Walsh is an entertaining figure, and he makes persuasive arguments in supporting his point of view (agree with them or not, there’s no denying these are battle-tested opinions). But the final third of What Is a Woman? is very different from what it set out to be—or at least what it was initially presented as. These theatrics belong to Morgan Spurlock or (here’s that name again) Michael Moore. Despite this being an audacious and infinitely watchable jag, the final stretch emphasizes Walsh as a showman, a promoter; we’re reminded that What Is a Woman? (and, by extension, Matt Walsh) is just as much a product as it is a potentially significant cultural milestone. Don’t be too gleeful in pointing fingers, though, since outrageous self-promotion also made those other documentarians/gonzo journalists household names.
Unfortunately, the doc ends with one of the quickest triumph-to-cringe turns I’ve ever seen. After traveling the globe and talking with a wide array of luminaries and loonies, Walsh comes home to ask his wife, “What is a woman?” She offers a concise, accurate (though surely displeasing to some) definition—before handing him a pickle jar that she is unable to open.
Really, Matt? The ol’ “wife needs help with the pickle jar” routine? This bit would have gotten writers fired from The Red Green Show or Last Man Standing. My wife looked at me after the movie ended and asked why Mrs. Walsh didn’t just bang the edge of the cap on the counter. Our moms taught us this trick decades ago. Works every time.

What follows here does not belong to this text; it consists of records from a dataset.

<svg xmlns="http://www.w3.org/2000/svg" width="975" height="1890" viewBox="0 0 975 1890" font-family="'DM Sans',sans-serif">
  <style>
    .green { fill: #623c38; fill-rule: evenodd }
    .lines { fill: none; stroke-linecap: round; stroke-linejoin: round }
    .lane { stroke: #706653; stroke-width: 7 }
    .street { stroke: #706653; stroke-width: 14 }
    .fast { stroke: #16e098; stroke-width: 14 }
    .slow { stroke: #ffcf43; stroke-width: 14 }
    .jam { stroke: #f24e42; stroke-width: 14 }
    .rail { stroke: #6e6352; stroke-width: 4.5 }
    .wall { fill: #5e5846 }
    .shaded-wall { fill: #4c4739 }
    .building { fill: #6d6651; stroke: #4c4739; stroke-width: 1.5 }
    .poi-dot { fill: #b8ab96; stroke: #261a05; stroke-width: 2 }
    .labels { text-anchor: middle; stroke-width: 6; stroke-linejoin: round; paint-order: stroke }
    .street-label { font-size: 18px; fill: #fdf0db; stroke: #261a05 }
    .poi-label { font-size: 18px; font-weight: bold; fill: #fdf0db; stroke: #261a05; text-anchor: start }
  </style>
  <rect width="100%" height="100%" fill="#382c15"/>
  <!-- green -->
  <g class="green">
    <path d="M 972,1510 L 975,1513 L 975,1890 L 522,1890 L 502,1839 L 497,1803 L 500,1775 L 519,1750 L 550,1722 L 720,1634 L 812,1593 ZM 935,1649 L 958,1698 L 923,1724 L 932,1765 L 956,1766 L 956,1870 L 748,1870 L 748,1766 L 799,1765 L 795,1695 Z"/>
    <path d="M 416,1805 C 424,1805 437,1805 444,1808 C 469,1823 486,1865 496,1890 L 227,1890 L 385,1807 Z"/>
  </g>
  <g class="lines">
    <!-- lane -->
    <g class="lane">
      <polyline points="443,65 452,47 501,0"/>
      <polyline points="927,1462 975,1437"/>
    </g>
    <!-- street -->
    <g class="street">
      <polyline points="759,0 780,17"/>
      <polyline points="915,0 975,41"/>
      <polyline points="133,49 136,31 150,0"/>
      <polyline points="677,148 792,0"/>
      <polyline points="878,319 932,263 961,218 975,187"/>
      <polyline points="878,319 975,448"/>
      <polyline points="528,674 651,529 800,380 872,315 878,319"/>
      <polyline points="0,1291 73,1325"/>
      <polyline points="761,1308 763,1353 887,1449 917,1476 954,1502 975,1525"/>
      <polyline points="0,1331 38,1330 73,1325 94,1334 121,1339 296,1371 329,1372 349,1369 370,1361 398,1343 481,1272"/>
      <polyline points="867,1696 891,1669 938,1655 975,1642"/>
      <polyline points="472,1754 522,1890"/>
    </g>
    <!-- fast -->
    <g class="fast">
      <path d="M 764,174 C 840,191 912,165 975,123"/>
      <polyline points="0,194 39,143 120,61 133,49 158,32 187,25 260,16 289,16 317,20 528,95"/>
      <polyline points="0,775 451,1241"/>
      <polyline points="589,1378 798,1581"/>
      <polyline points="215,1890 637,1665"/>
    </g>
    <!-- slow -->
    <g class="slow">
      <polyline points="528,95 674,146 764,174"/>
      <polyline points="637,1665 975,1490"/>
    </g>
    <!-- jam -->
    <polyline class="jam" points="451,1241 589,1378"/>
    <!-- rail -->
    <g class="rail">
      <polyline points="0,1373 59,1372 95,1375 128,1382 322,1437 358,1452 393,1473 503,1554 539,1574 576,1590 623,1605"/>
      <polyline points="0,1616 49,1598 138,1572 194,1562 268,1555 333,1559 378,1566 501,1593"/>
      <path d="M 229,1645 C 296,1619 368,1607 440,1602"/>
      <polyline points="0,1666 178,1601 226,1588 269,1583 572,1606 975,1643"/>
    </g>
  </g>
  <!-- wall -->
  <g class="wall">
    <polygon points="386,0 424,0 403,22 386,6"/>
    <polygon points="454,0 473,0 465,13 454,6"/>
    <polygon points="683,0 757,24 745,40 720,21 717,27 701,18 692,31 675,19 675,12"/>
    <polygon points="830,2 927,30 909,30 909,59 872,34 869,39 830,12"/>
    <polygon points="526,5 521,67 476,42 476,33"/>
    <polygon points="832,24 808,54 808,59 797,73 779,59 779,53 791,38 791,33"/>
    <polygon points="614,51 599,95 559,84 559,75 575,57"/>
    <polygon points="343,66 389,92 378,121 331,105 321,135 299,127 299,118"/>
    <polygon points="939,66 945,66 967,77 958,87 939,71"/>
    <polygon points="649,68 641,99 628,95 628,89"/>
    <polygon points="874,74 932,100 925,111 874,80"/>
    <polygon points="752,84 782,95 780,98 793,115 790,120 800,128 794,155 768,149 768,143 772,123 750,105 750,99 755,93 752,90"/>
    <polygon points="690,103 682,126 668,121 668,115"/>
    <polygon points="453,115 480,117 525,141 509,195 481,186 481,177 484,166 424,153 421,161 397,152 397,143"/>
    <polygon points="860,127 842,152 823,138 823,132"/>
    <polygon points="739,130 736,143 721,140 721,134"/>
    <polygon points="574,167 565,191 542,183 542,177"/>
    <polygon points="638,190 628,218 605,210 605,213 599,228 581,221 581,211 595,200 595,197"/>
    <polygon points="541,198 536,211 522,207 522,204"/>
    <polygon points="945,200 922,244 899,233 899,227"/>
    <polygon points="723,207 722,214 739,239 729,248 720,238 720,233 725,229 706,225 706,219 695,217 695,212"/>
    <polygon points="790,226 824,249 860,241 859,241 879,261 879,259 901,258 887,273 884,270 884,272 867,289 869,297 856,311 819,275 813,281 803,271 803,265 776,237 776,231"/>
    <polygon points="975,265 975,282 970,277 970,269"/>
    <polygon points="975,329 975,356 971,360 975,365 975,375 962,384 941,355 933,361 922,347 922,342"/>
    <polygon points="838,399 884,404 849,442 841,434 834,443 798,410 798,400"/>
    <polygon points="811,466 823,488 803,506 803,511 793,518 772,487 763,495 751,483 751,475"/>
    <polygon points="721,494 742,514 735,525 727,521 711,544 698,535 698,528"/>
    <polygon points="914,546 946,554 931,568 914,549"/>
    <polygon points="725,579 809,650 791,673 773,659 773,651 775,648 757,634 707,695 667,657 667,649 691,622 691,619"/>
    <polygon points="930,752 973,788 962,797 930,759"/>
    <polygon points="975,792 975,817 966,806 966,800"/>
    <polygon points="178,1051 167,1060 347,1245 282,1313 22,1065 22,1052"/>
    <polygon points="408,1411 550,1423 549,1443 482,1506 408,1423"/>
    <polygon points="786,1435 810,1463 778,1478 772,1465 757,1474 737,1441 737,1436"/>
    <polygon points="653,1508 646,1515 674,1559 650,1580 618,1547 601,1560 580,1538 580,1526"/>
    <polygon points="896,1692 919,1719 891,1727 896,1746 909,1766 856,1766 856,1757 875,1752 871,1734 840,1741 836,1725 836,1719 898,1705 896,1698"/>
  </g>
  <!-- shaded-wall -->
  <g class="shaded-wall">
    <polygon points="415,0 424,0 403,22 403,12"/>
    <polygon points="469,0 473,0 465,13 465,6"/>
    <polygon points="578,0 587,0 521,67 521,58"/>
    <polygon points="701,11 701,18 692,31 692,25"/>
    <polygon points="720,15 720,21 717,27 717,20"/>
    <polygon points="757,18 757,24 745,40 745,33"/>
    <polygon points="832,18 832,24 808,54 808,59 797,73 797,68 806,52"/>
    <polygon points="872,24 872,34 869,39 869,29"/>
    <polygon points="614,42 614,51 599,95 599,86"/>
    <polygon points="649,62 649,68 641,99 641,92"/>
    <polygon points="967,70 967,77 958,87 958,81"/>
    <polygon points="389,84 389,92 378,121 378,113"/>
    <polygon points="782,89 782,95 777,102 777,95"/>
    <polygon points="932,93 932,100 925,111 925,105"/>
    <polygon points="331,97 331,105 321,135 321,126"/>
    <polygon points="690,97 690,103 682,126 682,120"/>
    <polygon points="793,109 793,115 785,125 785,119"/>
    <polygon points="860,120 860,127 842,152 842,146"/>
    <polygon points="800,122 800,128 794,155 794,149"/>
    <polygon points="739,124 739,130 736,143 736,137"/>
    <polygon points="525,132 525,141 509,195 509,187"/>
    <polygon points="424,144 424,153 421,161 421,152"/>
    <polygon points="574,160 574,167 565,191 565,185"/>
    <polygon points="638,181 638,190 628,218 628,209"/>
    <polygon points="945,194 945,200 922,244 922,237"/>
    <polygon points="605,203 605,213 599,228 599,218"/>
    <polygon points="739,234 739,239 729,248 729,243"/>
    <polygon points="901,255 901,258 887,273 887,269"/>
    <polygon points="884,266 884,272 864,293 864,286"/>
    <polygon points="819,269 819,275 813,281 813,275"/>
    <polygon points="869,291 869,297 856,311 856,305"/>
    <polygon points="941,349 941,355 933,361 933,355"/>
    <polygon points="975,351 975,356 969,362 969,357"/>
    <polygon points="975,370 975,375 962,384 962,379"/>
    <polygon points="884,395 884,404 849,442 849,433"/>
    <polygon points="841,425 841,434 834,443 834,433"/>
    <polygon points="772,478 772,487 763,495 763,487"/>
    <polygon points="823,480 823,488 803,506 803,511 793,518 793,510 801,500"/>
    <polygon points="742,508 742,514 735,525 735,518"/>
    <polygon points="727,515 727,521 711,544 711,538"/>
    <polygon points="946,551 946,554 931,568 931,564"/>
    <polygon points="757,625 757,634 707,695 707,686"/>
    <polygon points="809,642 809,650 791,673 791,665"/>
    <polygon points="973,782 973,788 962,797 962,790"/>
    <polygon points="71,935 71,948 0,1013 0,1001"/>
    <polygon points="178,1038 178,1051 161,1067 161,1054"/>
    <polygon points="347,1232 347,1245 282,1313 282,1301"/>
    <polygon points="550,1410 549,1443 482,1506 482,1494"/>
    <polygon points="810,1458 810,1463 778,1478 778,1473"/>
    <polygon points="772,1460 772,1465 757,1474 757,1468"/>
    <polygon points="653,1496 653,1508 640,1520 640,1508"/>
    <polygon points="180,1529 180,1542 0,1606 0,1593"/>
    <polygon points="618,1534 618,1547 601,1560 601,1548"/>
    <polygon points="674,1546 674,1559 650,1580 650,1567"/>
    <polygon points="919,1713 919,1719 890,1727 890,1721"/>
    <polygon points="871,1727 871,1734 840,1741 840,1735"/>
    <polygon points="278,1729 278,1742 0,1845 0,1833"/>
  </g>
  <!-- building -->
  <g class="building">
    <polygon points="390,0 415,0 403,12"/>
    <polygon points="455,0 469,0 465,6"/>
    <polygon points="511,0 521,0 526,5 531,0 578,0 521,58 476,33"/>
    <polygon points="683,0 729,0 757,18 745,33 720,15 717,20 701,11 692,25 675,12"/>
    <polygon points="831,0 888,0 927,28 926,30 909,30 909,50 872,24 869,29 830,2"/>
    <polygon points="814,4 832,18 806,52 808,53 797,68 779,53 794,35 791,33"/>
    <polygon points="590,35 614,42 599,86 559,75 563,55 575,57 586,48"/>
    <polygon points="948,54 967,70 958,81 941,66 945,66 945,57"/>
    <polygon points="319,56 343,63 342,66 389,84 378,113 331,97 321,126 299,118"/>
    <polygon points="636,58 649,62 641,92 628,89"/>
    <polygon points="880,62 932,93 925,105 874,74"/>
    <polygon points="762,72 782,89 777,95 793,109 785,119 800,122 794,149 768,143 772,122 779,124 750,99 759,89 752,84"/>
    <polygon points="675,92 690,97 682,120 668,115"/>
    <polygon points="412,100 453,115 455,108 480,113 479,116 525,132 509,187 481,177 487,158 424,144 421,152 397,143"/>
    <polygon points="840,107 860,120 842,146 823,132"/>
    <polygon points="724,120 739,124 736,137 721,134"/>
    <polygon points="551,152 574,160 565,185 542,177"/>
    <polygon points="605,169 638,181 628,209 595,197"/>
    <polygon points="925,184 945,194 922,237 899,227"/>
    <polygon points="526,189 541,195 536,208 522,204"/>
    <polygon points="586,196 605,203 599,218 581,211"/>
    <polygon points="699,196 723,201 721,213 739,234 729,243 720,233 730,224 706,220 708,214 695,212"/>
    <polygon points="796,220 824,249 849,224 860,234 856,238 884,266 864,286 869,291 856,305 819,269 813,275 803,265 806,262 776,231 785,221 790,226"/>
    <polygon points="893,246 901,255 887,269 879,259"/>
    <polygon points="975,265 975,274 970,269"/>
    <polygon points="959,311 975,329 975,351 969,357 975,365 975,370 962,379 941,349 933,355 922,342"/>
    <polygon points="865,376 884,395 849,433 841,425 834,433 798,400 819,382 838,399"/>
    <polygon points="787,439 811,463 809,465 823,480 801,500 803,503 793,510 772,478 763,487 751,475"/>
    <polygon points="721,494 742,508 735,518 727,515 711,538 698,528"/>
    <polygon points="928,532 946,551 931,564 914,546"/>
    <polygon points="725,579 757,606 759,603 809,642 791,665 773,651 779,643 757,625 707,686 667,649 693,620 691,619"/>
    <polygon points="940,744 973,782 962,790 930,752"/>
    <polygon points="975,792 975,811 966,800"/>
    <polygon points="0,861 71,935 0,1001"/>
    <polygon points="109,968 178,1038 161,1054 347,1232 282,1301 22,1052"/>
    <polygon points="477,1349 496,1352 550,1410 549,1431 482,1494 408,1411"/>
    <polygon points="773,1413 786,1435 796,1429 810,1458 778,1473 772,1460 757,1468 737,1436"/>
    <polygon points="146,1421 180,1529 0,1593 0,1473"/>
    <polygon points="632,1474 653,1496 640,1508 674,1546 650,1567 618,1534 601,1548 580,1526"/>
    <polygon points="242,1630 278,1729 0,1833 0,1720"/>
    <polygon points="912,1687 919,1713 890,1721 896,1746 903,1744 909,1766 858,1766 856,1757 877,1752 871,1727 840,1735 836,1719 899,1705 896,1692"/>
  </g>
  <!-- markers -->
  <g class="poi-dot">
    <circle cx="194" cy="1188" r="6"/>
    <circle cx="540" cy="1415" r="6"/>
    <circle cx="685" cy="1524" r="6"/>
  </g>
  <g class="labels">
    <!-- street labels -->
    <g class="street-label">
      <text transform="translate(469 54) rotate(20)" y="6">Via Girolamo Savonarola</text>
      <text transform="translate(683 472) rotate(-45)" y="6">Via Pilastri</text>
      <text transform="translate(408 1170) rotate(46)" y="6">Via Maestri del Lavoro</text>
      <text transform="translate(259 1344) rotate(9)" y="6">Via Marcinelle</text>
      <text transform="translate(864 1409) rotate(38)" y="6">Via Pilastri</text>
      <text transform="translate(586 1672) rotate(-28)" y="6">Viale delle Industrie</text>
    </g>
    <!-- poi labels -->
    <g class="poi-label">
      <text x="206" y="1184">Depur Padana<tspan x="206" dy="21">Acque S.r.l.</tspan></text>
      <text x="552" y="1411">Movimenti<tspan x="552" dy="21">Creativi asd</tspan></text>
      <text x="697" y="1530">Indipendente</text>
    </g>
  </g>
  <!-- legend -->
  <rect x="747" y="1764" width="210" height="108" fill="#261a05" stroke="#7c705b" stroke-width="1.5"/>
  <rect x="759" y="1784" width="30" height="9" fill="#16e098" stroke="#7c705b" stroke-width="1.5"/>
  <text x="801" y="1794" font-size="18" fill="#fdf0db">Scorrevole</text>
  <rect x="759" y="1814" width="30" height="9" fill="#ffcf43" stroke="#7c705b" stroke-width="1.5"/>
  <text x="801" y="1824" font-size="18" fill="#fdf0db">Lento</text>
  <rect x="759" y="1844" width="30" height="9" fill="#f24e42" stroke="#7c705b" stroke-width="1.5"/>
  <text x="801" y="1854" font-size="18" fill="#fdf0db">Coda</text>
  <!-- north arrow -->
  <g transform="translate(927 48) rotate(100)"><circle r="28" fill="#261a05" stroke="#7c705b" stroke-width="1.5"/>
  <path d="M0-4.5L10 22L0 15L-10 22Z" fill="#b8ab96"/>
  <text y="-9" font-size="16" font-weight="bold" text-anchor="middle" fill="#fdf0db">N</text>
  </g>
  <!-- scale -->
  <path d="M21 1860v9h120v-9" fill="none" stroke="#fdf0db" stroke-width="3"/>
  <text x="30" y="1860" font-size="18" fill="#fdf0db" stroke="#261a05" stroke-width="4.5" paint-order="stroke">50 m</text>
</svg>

Despite its warts, What Is a Woman? is essential viewing. It doesn’t deserve to be dismissed, censored, or algorithmically demoted. Yes, viewers will need to contend with Matt Walsh’s agenda, but he does a solid job of presenting various angles from which to discuss the myriad debates rocking our culture right now. Even if you hate Walsh’s guts…
Strike that.
Especially if you hate Walsh’s guts, this film will help you to fully articulate why (the same holds true for his fans, by the way). It may also fill you with questions you’d never even considered asking. Some of these, no doubt, will be harder to answer than others.
Note: Check out my 2019 interview with Adam Carolla, the star of What Is a Woman? director Justin Folk’s documentary about political correctness, No Safe Spaces!
*Full disclosure: I contacted the company last year, on hearing that some press outlets had received review screeners. They politely declined my request, which is, of course, their right. But I wonder how many dozens of outlets trashed The Daily Wire’s solicitation emails, unread: as of this writing, there are only 6 reviews of the film on Rotten Tomatoes.